Some have argued that occupational licensing is there to protect the safety of consumers and the public and to ensure a sufficient and reliable level of service quality. Some also say it signals that a person has the requisite training and skills to function competently and safely in an occupation. There are plenty of examples of occupational licensing in which it is difficult to find benefits, though. Tattooists are a case in point. The Australian Tatooists Guild says that licensing has had substantial adverse impacts on the previously self-regulated tattoo industry. It said that, when the tattoo industry was self-regulated, the general public was protected from backyard amateurs due to their inability to gain any form of legitimacy within the trade. The state licensing regimes have added to bureaucracy and red tape but have undermined the working existing structure of the profession and, by licensing amateurs, have created a public health risk.
And there is a legitimate question as to whether the rationale for occupational licensing promoting consistency of quality and public safety is relevant and necessary in the modern age. Consumers these days can inform themselves of the quality and safety of a provider or service in ways that were not previously available. They no longer have to rely on centrally mandated licensing in order to check up on a provider, a shop, cafe or even a specialist or tradesman. They can revert to crowdsourced websites like Yelp or Google reviews and the like. Online reputational platforms such as those used by Uber and Airbnb are examples of how quality and safety can work without licensing. Instead of occupational licensing, policymakers should focus on enabling consumers to make more informed decision-making through the technological provision of more and better information.

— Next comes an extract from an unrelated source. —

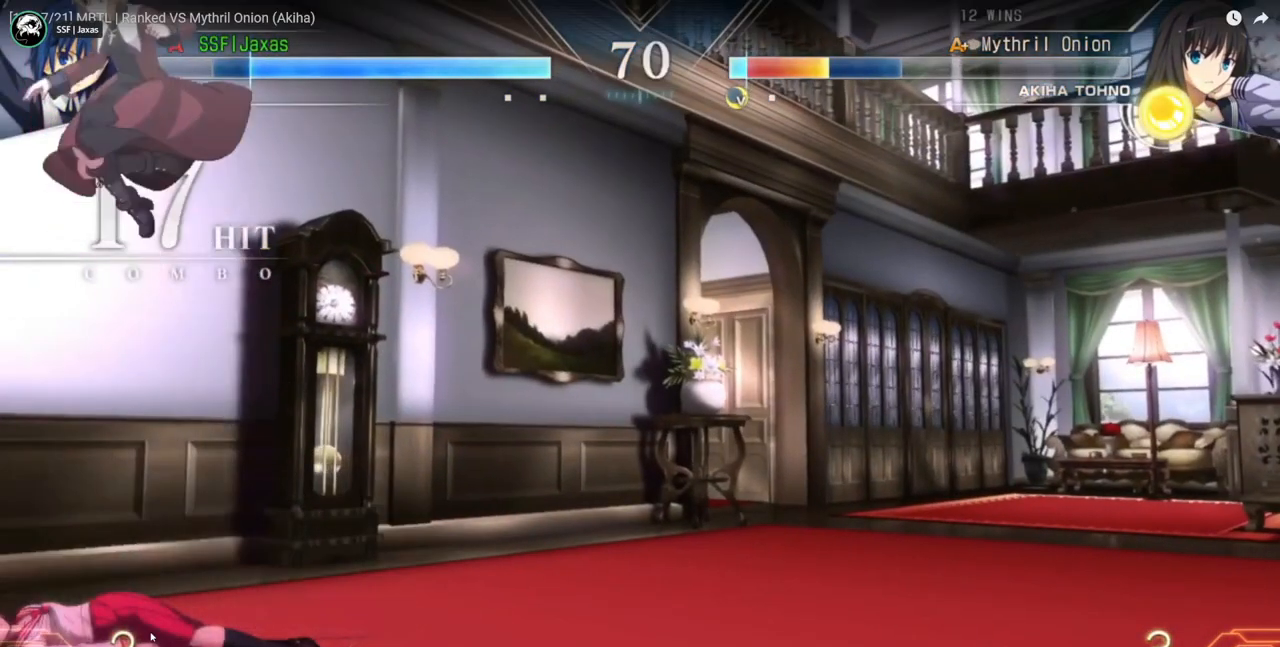
{"dt_ms": 500, "buttons": ["DPAD_RIGHT"], "events": []}
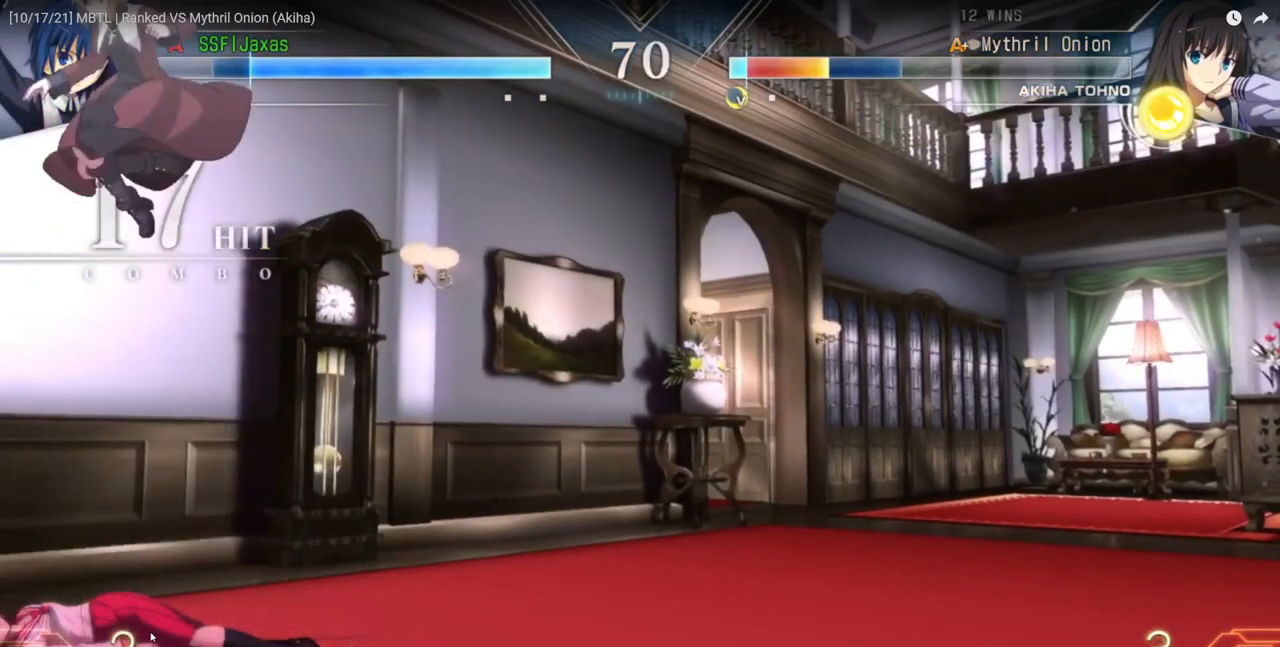
{"dt_ms": 500, "buttons": ["DPAD_RIGHT"], "events": []}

Australian governments have at times sought to increase consistency between the states and territories with respect to occupational licensing. However, that ceased in 2013. So, what are we to make of the government's response to the red tape committee report? Is it really a case of 'not my problem' from a Commonwealth perspective? Well, no, it's not. If the government is serious about red tape, it can hardly ignore the mountain of red tape associated with occupational licensing. It can't ignore the fact that it administers the Mutual Recognition Act. At a minimum, it has influence. While it's true that it's not involved in the Council for the Australian Federation, it is involved in the extensive COAG process, through which it has ample opportunity to pursue a deregulatory agenda on occupational licensing. It can challenge the states and territories to adopt the policy on occupational licensing with a presumption against licensing. It can challenge the states and territories to ensure that occupational licensing is based on specific measurable outcomes and consistent with best-practice models for occupations. It can foster and promote the expansion of automatic mutual recognition based on the objective of increasing labour force mobility, and it can stop pretending red tape on occupational licensing is not its problem and get serious about removing or reducing it.